Work order:
Return each line below that contains the string "Tags", treating uppercase and lowercase as different.

(Saved data entries)
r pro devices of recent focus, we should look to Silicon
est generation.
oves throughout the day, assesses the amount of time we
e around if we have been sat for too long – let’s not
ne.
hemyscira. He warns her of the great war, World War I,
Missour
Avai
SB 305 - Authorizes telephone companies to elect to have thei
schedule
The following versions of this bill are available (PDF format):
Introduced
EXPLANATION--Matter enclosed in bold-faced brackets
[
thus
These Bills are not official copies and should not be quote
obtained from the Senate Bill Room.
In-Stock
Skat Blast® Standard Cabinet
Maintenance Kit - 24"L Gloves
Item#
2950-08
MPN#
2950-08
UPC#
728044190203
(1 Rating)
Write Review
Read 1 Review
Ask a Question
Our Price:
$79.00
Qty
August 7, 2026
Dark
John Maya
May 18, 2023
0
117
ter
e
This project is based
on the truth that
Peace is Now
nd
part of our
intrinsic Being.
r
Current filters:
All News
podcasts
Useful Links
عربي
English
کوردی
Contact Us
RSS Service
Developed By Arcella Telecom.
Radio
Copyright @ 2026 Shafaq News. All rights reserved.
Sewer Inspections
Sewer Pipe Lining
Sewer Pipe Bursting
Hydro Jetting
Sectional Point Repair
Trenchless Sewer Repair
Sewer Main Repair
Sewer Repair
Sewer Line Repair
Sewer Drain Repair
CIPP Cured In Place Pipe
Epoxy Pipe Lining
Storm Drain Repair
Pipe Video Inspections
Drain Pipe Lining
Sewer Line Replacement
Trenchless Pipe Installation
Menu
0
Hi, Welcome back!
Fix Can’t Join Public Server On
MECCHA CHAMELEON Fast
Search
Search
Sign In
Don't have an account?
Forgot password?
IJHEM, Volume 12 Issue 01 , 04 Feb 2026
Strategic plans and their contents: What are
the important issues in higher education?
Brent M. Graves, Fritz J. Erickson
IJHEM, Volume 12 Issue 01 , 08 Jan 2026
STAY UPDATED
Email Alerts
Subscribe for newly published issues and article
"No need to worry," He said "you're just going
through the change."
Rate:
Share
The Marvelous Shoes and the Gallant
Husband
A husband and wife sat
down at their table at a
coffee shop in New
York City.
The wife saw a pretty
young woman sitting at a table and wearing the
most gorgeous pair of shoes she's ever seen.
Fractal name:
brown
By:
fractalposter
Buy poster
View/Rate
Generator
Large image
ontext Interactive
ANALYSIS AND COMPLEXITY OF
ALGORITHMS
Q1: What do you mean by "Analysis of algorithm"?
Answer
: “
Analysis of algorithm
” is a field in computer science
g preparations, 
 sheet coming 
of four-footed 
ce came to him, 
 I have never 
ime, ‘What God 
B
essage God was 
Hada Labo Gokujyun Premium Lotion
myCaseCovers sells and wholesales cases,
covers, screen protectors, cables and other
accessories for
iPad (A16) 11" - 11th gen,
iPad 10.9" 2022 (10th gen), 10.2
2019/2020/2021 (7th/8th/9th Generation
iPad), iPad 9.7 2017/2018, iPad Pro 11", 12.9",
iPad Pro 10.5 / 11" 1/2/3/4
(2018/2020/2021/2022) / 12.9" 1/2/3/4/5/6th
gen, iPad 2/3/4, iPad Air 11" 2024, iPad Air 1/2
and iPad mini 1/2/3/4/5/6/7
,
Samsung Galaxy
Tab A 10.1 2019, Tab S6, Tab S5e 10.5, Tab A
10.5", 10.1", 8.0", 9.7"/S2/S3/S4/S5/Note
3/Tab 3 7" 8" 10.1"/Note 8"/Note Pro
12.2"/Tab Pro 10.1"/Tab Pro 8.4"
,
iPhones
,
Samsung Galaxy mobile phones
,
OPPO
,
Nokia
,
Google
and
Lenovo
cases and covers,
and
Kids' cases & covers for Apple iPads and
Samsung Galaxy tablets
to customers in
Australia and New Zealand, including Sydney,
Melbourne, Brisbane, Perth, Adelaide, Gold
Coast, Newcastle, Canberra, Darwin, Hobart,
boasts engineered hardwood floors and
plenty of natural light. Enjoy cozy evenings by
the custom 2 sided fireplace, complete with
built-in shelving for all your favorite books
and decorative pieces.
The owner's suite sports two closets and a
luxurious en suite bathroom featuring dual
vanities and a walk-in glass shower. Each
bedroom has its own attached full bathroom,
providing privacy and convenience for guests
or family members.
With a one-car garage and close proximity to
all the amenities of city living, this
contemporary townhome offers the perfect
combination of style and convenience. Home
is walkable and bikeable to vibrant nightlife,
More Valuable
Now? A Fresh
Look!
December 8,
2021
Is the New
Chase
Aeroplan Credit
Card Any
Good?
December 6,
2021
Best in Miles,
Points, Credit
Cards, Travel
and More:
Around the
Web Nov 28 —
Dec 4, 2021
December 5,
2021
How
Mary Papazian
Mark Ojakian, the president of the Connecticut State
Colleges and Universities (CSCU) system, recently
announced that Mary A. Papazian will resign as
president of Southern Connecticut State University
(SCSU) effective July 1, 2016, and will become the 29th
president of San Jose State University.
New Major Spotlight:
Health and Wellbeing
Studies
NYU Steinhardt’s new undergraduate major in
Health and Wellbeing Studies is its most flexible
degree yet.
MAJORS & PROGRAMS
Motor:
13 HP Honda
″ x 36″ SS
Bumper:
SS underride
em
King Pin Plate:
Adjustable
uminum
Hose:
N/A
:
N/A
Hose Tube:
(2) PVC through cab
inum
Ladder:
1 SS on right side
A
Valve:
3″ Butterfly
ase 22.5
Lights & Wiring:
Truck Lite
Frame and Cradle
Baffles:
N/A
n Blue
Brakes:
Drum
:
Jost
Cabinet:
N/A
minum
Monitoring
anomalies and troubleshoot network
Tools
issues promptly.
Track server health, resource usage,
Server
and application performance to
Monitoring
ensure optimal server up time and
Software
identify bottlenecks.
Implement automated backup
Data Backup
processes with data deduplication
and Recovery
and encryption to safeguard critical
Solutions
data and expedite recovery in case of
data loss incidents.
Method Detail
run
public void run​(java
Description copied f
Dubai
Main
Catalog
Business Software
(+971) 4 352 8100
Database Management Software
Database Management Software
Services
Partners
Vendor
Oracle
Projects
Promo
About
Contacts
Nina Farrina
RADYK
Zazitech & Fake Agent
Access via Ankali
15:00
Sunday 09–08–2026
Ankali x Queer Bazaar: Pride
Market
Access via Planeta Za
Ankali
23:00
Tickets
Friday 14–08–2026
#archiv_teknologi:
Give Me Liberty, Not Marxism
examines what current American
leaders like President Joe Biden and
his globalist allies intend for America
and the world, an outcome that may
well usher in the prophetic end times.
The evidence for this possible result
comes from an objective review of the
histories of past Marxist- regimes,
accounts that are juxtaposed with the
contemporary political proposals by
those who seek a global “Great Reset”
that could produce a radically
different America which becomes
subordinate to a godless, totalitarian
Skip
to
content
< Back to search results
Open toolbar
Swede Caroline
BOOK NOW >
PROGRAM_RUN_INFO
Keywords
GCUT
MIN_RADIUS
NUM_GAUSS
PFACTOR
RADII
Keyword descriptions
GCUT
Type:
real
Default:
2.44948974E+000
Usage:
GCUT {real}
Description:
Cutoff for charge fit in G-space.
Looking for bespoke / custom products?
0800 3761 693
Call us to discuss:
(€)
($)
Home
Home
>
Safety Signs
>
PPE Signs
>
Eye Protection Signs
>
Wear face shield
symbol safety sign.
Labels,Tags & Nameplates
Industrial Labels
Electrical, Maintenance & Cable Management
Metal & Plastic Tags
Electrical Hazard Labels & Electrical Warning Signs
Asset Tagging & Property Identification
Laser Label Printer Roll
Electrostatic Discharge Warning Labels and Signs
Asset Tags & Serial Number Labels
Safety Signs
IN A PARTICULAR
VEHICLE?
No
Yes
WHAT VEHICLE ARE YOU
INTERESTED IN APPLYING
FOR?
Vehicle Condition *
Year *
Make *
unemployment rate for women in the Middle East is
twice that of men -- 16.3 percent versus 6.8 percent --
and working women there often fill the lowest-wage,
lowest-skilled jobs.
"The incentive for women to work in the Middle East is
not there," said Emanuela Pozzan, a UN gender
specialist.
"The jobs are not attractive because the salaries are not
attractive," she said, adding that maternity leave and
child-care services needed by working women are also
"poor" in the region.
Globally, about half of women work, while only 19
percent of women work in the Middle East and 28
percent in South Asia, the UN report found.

Solution:
Labels,Tags & Nameplates
Metal & Plastic Tags
Asset Tags & Serial Number Labels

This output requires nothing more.